■ GIVEN REQUEST 1
Name every group or party that the wood duck passage says puts up or maintains wood duck boxes.
■ GIVEN REQUEST 2
From the wood duck passage, copy word for word everything from "Various factors certainly" up to and including "ducklings this spring.".
■ GIVEN REQUEST 3
According to the wood duck passage, about how many ducklings did the WRD's boxes produce this spring?

■ EXCERPT TO READ
>> start

Various factors certainly have contributed to increases in wood duck numbers. One likely key among them has been an increase in beaver numbers in several states. Over the years, Balkcom has observed that beaver ponds offer ideal wood duck habitat, and local increases in beaver numbers seem to go hand in hand with increases in the wood duck population. Beaver numbers have increased throughout the eastern United States in recent years due both to work done by wildlife agencies and to a decrease in fur market prices and, consequently, trapping interest.

Wood duck boxes, rectangular wooden boxes that provide nesting cavities for wood ducks, also have proved to be a real boon to woodies in recent years. The WRD maintains more than 2,300 such boxes on wildlife management areas (WMAs) throughout the state, and those boxes produced an estimated 9,000 ducklings this spring.

"Add in the boxes put up by private land owners or conservation organizations, and you are looking at the possibility of tens of thousands of wood ducks being produced," Balkcom said.

>> end

■ DATASET ROWS
>> start

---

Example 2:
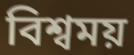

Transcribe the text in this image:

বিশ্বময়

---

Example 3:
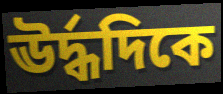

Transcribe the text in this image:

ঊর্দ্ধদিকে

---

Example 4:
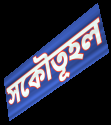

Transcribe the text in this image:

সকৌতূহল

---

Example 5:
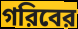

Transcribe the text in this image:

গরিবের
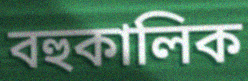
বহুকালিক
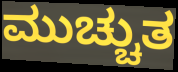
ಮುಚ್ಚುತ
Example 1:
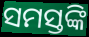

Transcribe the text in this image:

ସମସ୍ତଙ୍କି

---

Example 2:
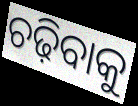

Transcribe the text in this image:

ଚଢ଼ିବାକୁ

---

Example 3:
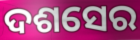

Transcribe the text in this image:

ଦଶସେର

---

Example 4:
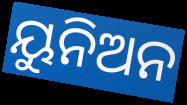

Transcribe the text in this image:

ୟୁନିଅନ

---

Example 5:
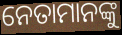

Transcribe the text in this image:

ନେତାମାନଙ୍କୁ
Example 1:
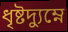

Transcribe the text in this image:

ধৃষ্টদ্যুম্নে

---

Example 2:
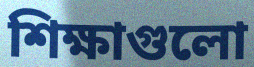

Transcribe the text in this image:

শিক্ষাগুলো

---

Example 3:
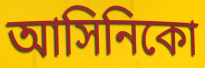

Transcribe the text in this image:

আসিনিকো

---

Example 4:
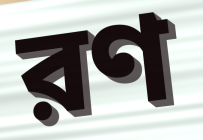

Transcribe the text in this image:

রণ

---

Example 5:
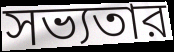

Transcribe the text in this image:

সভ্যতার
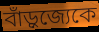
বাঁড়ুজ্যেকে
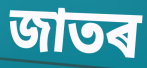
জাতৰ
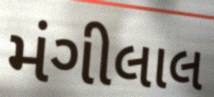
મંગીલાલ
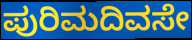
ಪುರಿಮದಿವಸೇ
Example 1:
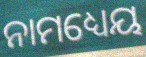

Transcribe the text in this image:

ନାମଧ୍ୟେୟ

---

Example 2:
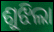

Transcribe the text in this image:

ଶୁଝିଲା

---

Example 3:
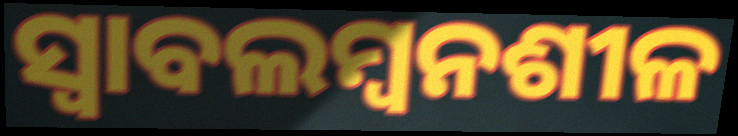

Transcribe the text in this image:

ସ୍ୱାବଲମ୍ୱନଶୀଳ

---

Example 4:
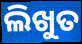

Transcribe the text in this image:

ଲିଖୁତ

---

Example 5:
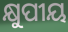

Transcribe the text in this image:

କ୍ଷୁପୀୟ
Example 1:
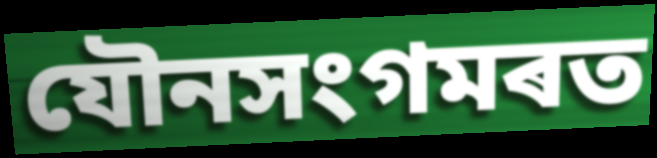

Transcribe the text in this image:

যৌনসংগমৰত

>> end
>> start

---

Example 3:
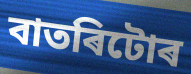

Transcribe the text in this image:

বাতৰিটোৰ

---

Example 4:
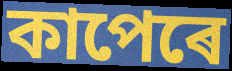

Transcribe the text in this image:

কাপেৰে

>> end

■ TASK RESULT 1
The WRD, private land owners, and conservation organizations

■ TASK RESULT 2
Various factors certainly have contributed to increases in wood duck numbers. One likely key among them has been an increase in beaver numbers in several states. Over the years, Balkcom has observed that beaver ponds offer ideal wood duck habitat, and local increases in beaver numbers seem to go hand in hand with increases in the wood duck population. Beaver numbers have increased throughout the eastern United States in recent years due both to work done by wildlife agencies and to a decrease in fur market prices and, consequently, trapping interest.

Wood duck boxes, rectangular wooden boxes that provide nesting cavities for wood ducks, also have proved to be a real boon to woodies in recent years. The WRD maintains more than 2,300 such boxes on wildlife management areas (WMAs) throughout the state, and those boxes produced an estimated 9,000 ducklings this spring.

■ TASK RESULT 3
An estimated 9,000 ducklings